Absence of truly extreme scenario testing: Experiments are validated only on LOLBlur/Real-LOLBlur; robustness under more extreme degradation combinations such as high-speed nighttime motion or ultra-long exposure remains unexplored.
Missing ablation study details: A complete ablation study quantifying the independent contribution of each module should be present in the paper; this section is absent from the available materials.

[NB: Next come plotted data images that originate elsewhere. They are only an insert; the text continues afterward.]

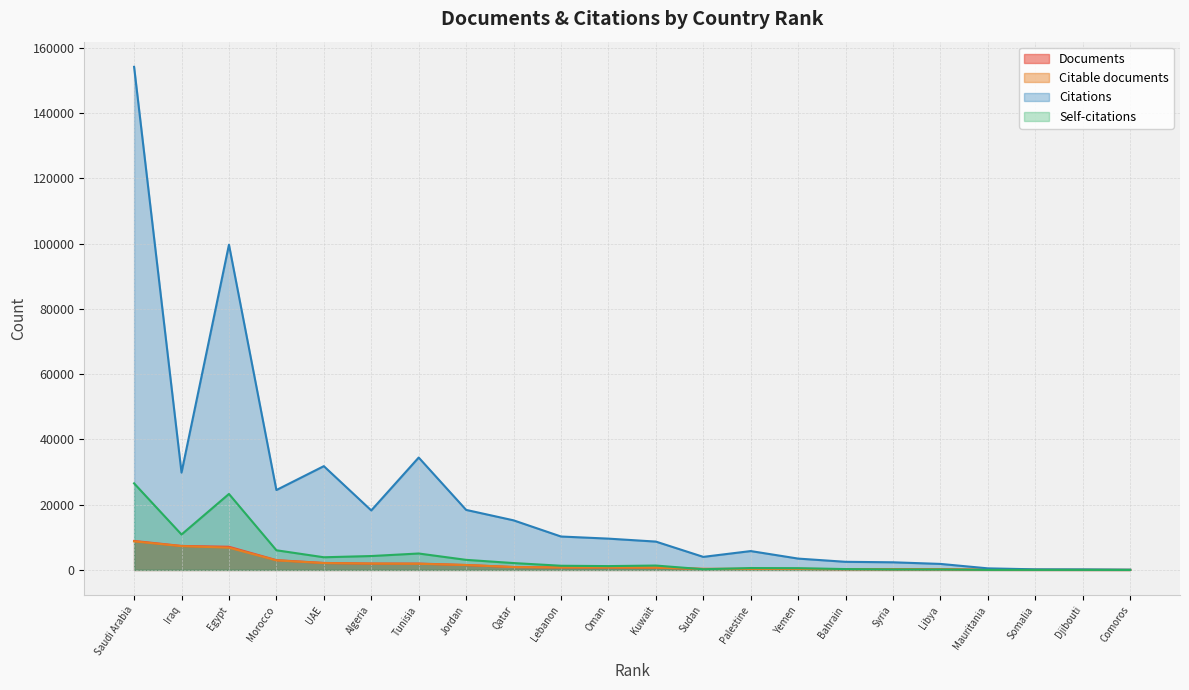

What is the value of the Citations point at the 16th from the left?

2489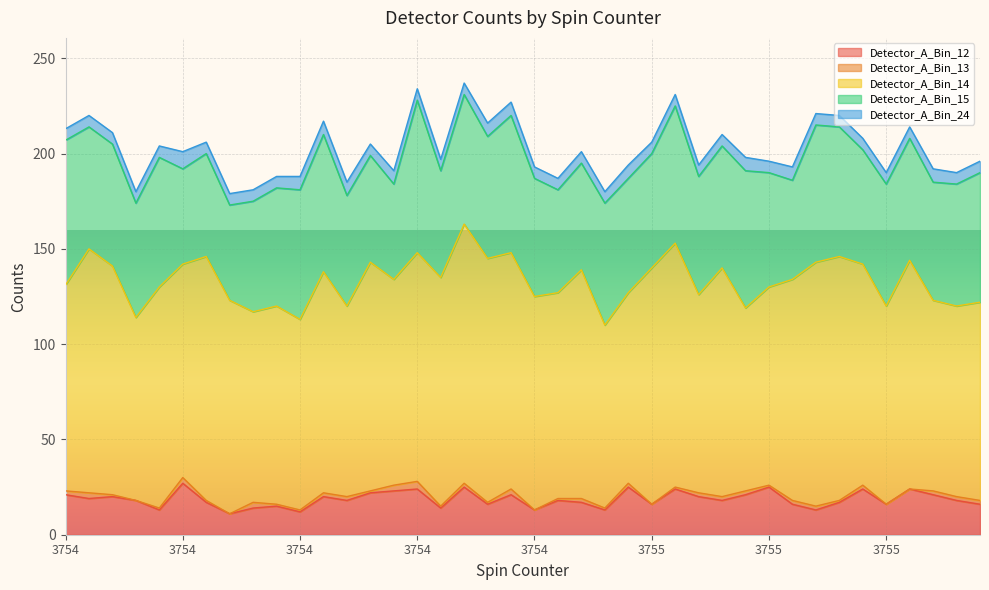

What is the maximum value shown in the chart?

136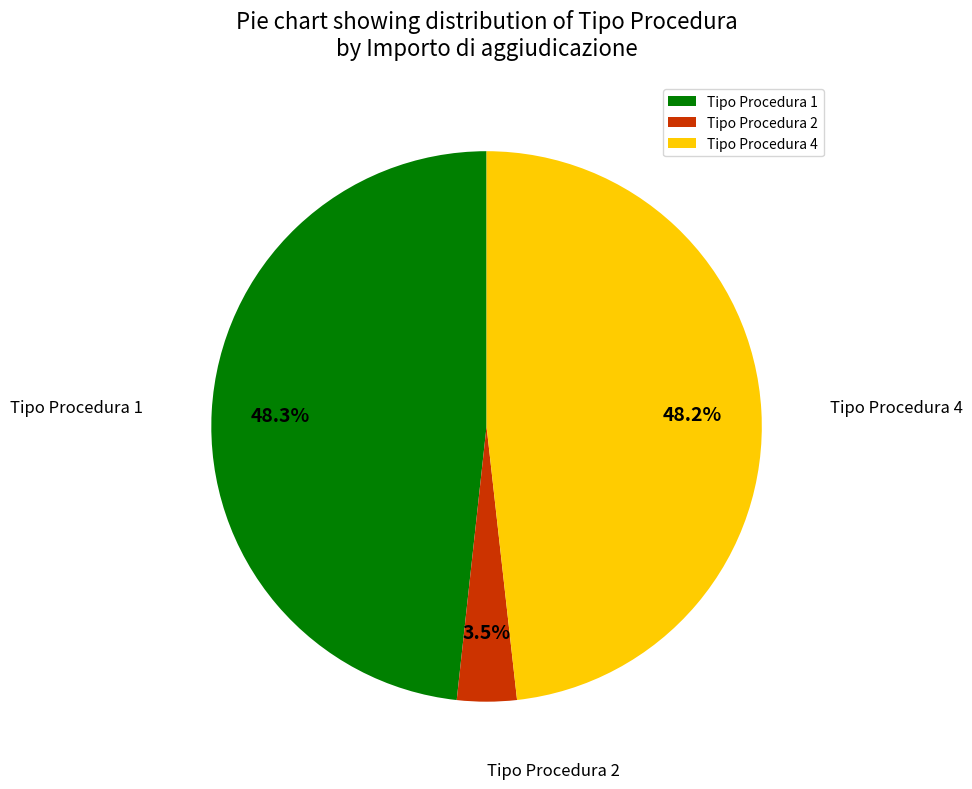

To the nearest percent, what is the average slice percentage?

33%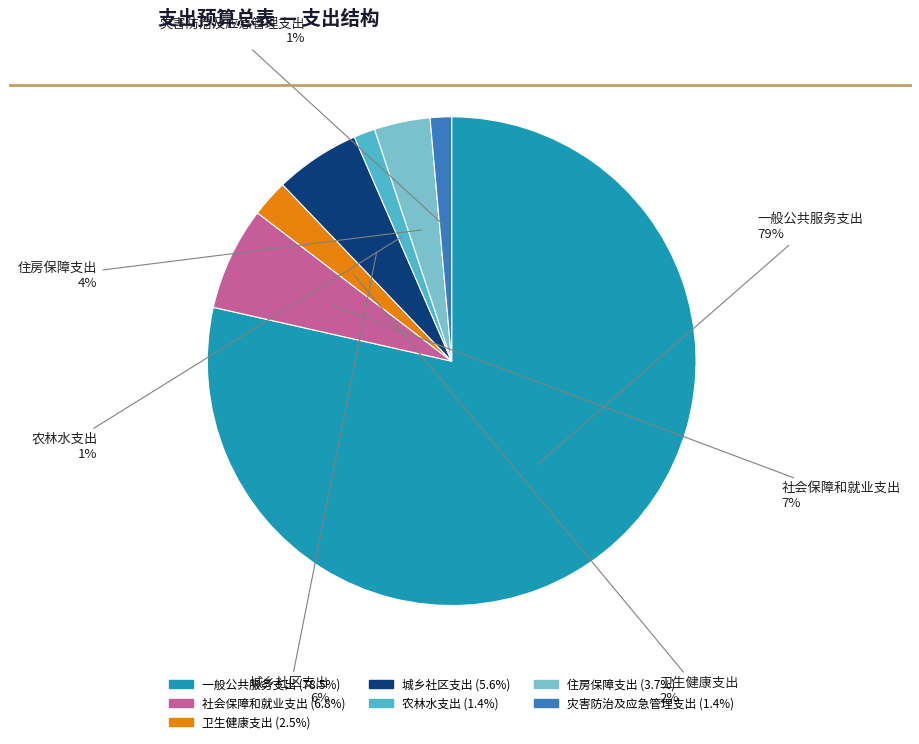

Is it true that 灾害防治及应急管理支出 is 11% of the pie?

False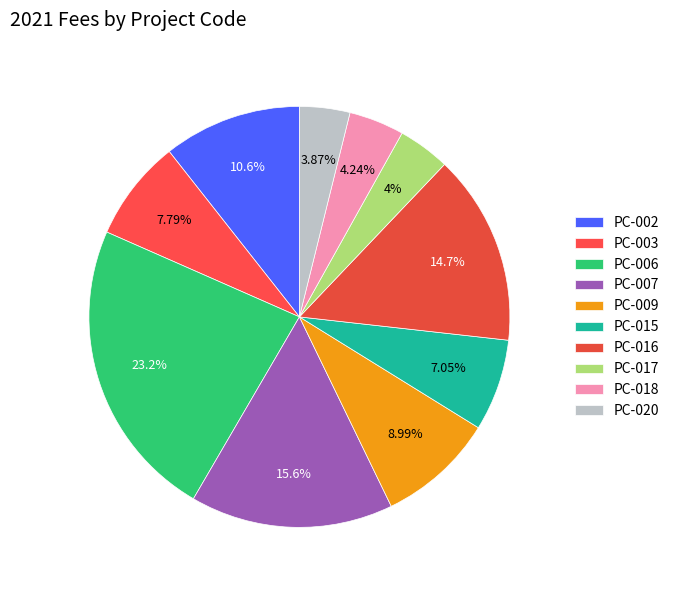

How many segments does this pie chart have?

10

GPP-LLIE: Provides the VLM perceptual prior extraction pipeline; this paper directly reuses its scoring framework
VARSR: Pioneering work applying VAR to image super-resolution, providing the SA-RoPE and pretrained backbone
Zero-DCE / Zero-DCE++: Lightweight reference-free LLIE baseline; VICM is its adaptive extension
FourierDiff: The primary unsupervised diffusion baseline; the VAR-based approach holds a significant efficiency advantage (no 1,000-step sampling required)
Transferable directions: VLM-score-guided adaptive parameter control is transferable to other degradation scenarios such as deraining and dehazing; the frequency-aware positional encoding concept of SF-RoPE can be extended to inter-frame video alignment

Rating¶

⭐⭐⭐⭐ (4/5)

Rationale: The method is clearly motivated, the module combination is well-reasoned, and the integration of VLM perceptual priors is elegant and practical. Achieving near-supervised performance under a fully unsupervised setting demonstrates significant practical value. One point is deducted for the remaining PSNR gap and the added system complexity introduced by VLM dependency.